I’d like to thank the TAs of our R Markdown workshop for their help over the two days, including Hadrien (who also wrote a useful post on customizing CSS later), Melanie, Adi, and Jiena. I also want to thank my co-instructor Carl, who did most of the work at the workshop and made my (teaching) job much easier. Many thanks to my RStudio colleagues, who have made a lot of effort to make this conference a success. Every time I go to this conference, I feel very much inspired by the attendees. Thank you all for your encouragement and kind words! I’m especially glad to see that people like Leonardo Collado-Torres started to follow Emily’s call to become sponsors. At the same time, I also feel proud that RStudio has become a Public Benefit Corporation.

Lastly, if anyone is going to the useR! conference this year, I’ll be happy to meet you in St. Louis in July! I’ll do a tutorial there, and hopefully also a talk. If things (I mean, kids, of course) go well, I’ll also go to rstudio::conf(2021) in Orlando FL.
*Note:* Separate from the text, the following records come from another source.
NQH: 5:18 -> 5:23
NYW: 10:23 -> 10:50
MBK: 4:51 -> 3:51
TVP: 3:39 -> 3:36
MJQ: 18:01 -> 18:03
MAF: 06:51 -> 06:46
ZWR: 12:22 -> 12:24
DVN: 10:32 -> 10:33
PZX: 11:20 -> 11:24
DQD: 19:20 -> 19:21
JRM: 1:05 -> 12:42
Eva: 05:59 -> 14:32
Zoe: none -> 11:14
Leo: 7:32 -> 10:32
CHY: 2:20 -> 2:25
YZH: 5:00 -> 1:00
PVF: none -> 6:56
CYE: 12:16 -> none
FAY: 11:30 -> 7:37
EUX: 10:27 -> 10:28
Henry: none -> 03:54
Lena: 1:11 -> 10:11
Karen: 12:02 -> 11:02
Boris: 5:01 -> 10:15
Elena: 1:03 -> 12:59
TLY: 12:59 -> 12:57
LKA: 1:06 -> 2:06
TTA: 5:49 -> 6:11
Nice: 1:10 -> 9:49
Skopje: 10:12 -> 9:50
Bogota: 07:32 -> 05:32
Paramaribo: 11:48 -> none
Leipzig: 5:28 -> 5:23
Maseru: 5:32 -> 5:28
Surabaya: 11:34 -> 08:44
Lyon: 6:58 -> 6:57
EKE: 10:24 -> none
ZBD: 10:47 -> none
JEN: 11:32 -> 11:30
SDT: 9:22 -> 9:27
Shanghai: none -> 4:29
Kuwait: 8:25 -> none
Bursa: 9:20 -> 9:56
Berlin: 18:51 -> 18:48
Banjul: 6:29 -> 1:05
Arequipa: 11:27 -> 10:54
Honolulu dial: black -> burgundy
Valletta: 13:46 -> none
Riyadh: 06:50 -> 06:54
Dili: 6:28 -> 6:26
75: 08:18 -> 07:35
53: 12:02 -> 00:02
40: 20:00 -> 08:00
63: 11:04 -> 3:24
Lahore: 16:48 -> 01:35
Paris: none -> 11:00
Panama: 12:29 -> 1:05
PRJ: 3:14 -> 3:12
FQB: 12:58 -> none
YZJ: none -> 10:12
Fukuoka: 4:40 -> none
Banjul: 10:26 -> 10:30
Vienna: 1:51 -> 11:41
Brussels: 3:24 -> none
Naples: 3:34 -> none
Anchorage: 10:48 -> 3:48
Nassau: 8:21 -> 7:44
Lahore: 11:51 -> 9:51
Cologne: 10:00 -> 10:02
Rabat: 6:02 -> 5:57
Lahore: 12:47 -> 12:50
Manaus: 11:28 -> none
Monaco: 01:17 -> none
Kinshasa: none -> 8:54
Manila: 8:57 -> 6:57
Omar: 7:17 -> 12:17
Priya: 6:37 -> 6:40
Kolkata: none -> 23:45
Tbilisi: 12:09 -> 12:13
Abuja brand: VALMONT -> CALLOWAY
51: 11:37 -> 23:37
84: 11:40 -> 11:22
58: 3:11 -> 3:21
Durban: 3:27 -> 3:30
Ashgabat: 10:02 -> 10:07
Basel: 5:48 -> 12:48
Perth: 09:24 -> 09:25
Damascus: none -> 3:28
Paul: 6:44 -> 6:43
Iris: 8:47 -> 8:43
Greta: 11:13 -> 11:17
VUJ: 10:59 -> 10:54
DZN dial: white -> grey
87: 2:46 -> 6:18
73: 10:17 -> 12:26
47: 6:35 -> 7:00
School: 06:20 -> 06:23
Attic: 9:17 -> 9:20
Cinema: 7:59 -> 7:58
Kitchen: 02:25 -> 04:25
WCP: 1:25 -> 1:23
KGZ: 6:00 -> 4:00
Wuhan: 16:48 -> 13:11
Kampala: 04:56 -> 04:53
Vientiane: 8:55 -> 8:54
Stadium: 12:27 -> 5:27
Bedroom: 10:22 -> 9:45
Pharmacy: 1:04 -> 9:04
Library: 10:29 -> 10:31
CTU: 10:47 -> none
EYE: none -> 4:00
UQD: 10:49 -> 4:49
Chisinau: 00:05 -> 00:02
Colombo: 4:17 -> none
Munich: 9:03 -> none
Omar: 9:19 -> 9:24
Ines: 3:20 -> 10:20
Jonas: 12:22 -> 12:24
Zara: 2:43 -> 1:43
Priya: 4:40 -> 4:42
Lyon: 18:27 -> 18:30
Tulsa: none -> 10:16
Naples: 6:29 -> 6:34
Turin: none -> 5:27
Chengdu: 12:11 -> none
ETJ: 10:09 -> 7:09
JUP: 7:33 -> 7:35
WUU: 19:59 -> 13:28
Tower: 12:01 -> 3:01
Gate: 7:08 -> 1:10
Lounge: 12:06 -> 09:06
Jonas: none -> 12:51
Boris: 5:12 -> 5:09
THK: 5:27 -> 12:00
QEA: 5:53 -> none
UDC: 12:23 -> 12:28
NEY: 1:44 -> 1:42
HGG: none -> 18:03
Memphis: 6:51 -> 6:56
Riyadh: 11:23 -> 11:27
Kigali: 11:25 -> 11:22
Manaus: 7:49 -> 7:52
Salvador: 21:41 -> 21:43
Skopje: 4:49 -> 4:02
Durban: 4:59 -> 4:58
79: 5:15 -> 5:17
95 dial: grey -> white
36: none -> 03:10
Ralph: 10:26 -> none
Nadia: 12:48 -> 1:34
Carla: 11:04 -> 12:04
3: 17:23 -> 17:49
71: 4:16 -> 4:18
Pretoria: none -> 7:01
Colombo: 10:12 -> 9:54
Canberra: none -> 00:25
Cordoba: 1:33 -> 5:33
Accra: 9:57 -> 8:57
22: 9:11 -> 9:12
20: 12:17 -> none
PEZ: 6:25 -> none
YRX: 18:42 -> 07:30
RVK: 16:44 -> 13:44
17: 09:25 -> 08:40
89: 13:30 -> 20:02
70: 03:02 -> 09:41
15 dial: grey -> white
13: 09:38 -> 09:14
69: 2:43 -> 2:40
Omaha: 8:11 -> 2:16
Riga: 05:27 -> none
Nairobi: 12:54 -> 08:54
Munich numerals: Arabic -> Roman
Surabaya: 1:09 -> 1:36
  1. If you are curious about how the “typing effect” was implemented in this blog post, view its HTML source and look for the JS code below the <pre> tag.
  2. Well, I don’t know if he started using computers in kindergarten, but he did have a cute and handsome picture of himself at that time.
  3. It didn’t take me three hours to figure out the solution. I was mainly chatting with passersby as I was updating the packages, and the WiFi was fairly slow.